Le Burkina lance sa campagne de vaccination contre le paludisme
Sur un besoin estimé à 3 680 000 de doses de ce vaccin, le Burkina Faso, après en avoir reçu 878 000, a entamé le 05 février 2024 sa campagne de vaccination contre le paludisme. Financée par le budget de l’Etat et d’autres organisations telles que l’OMS, Gavi, l’Unicef, l’Usaid, et le Centers for Disease Control and Prevention (la principale agence fédérale des États-Unis en matière de protection de la santé publique) cette campagne coûtera environ 10,16 milliards de FCFA.

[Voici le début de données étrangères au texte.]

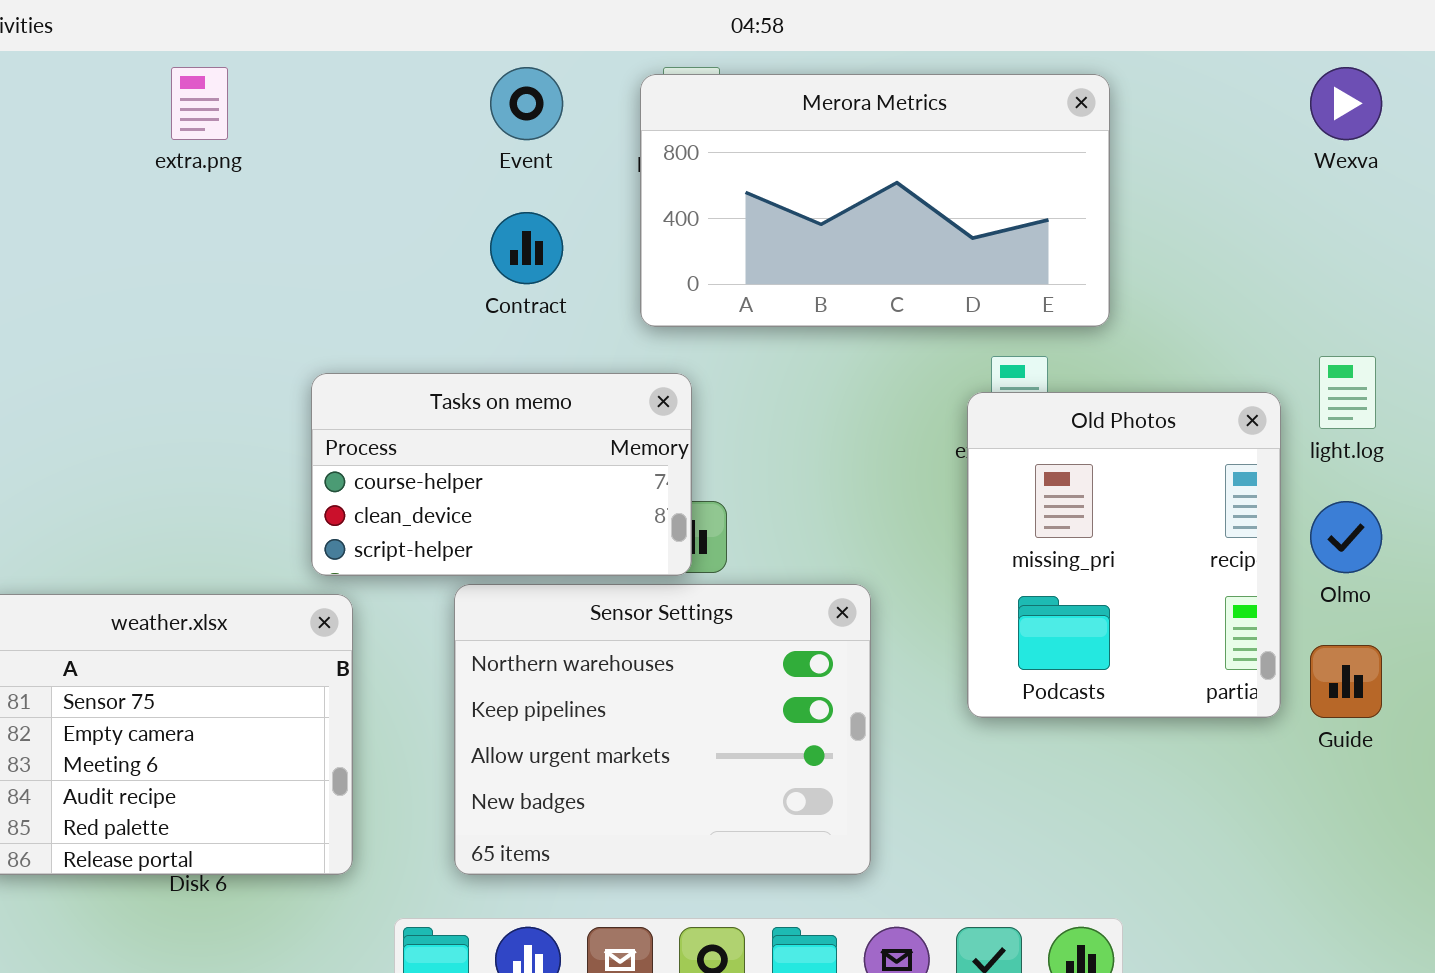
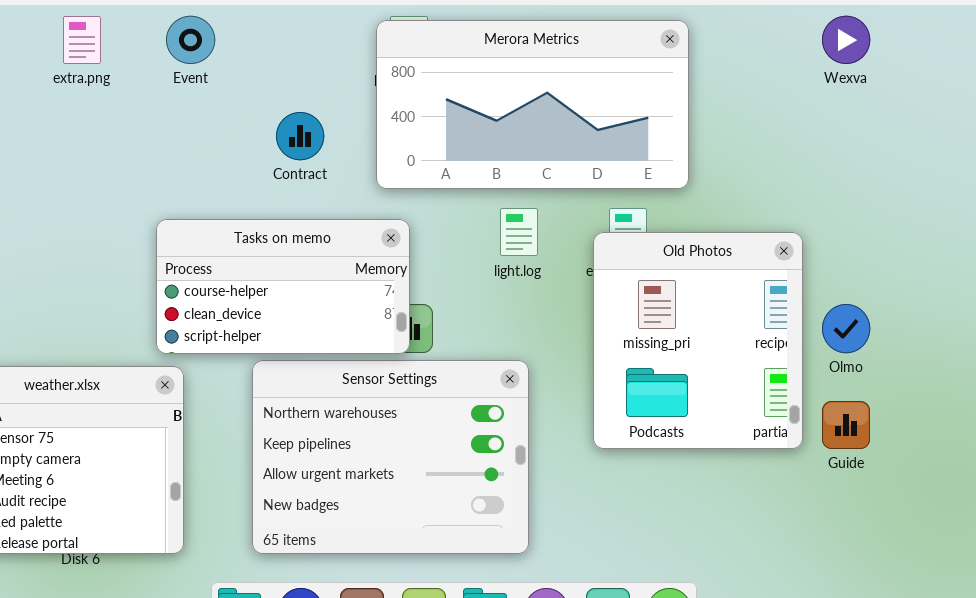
Event: [490,67,563,140] -> [166,16,215,64], moved
light.log: [1319,356,1376,429] -> [500,208,538,256], moved

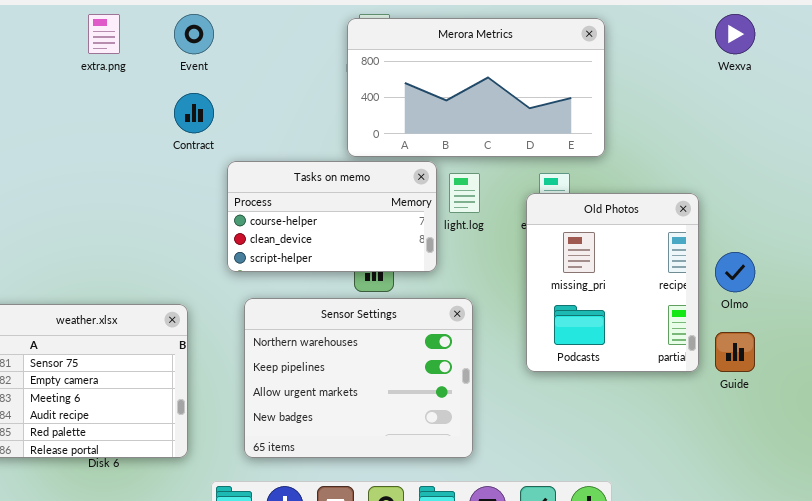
Contract: [276,112,324,160] -> [174,93,214,133], moved
Tasks on memo: [156,219,410,354] -> [227,161,437,272], moved

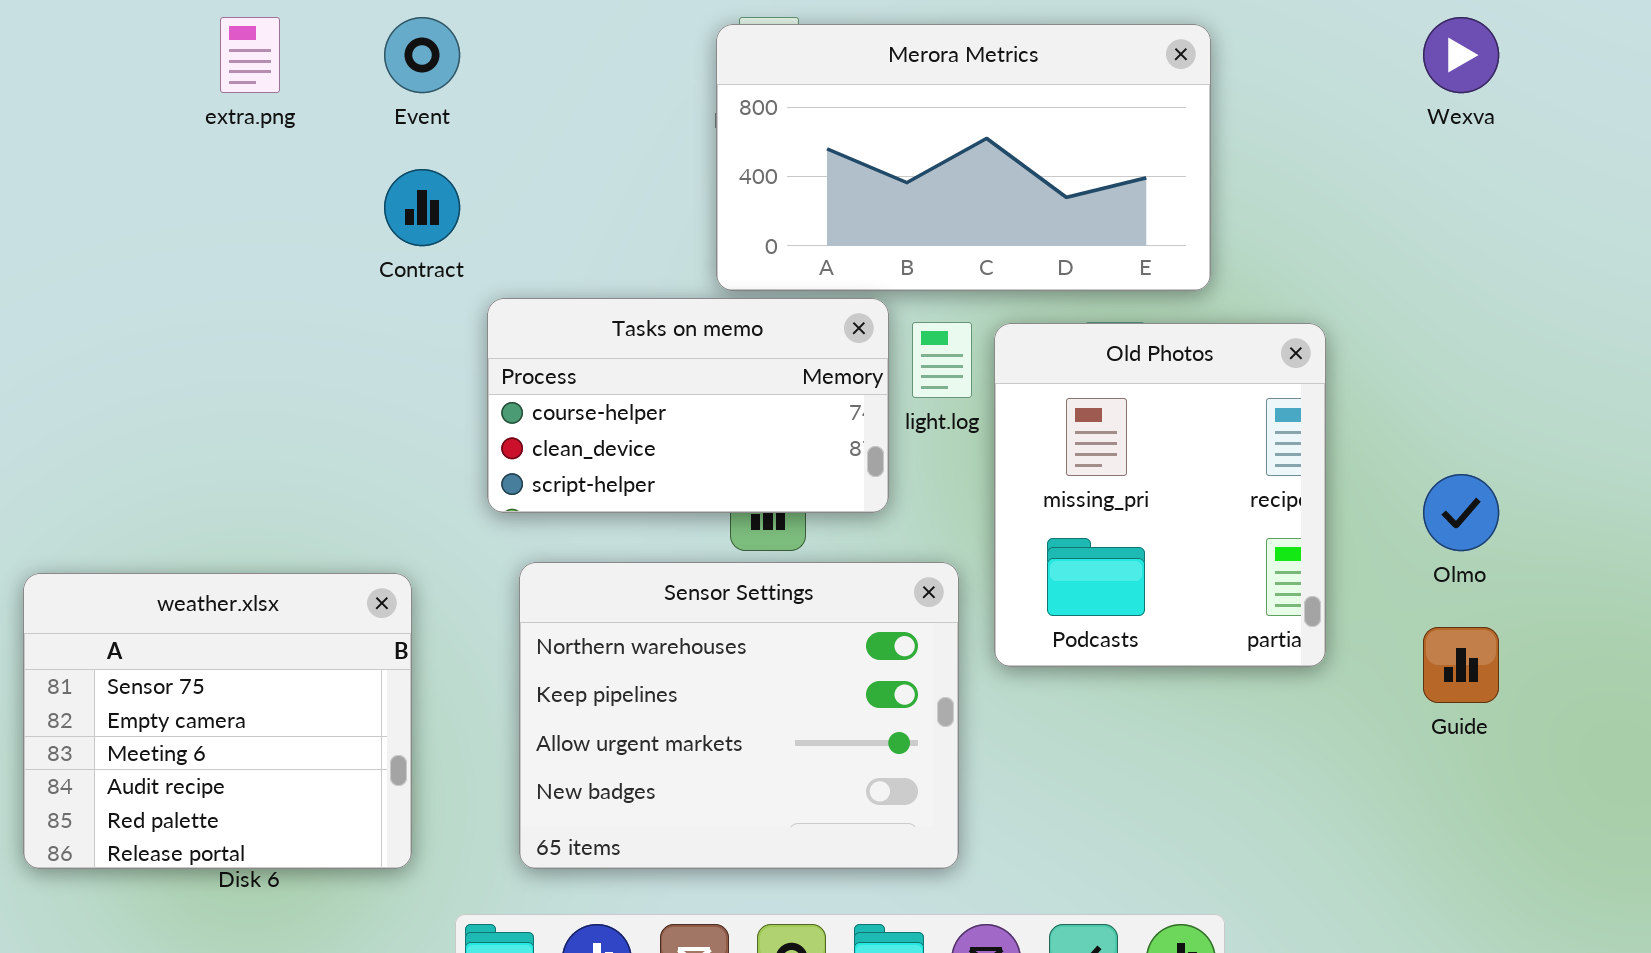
Old Photos: [526,193,699,372] -> [994,323,1326,667], moved

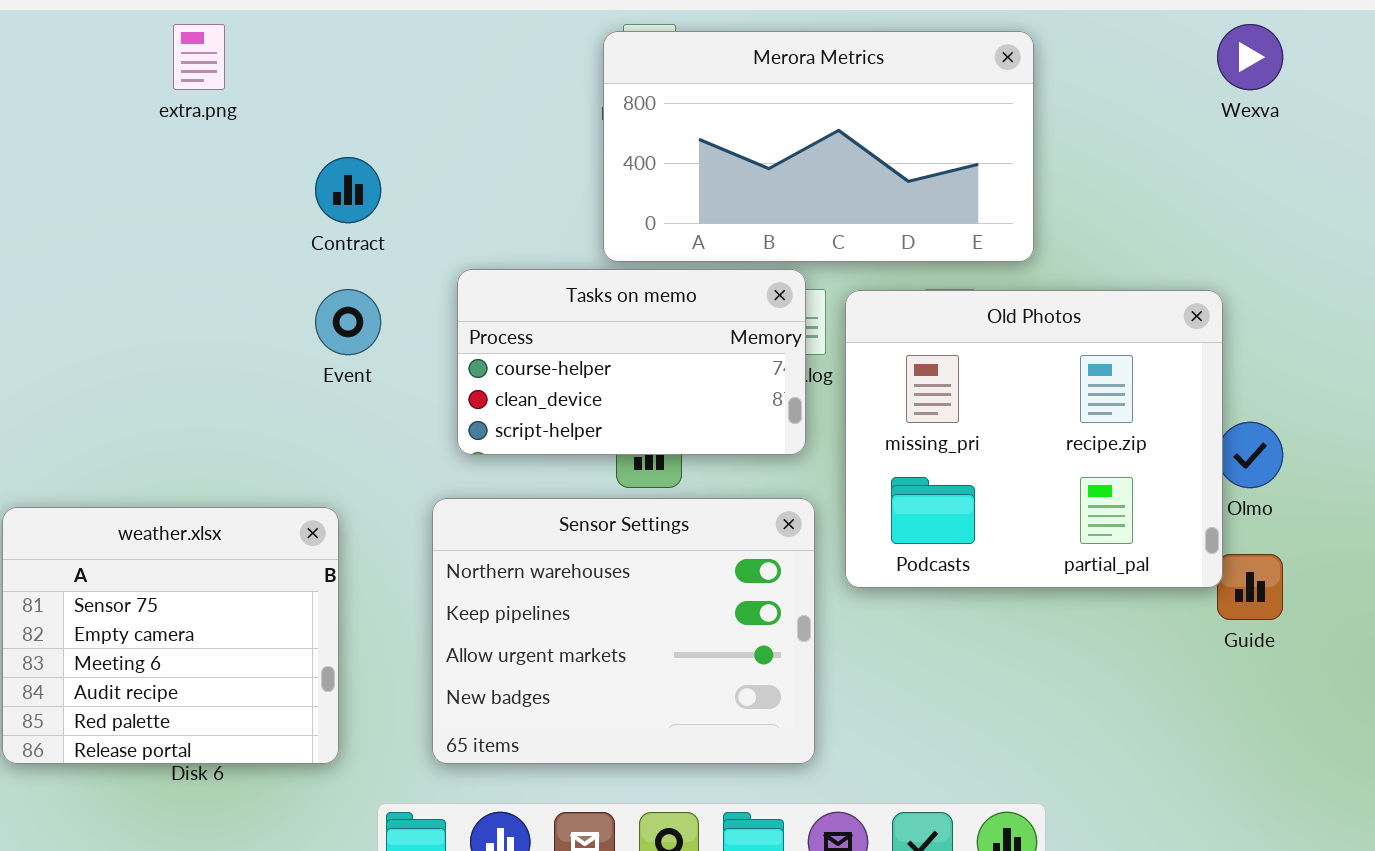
Event: [384,17,460,93] -> [315,289,381,355], moved
Tasks on memo: [487,298,889,513] -> [457,269,806,455], moved
Old Photos: [994,323,1326,667] -> [845,290,1223,588], resized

Cette première phase de l’introduction du vaccin RTS,S va concerner approximativement 218 000 enfants de 5 à 23 mois avec un total de 04 doses de vaccin par sujet. Vingt-sept districts sanitaires des régions des Cascades, du Centre-est, du Centre-ouest, du Centre-sud, de l’Est, du Sahel et du Sud-ouest sont concernés par la campagne.
En 2022, le nombre de cas de paludisme notifiés est de 11 656 675 contre 4 243 décès, dont près d’un tiers sont des enfants de moins de 5 ans, selon l’annuaire statistique du ministère de la Santé.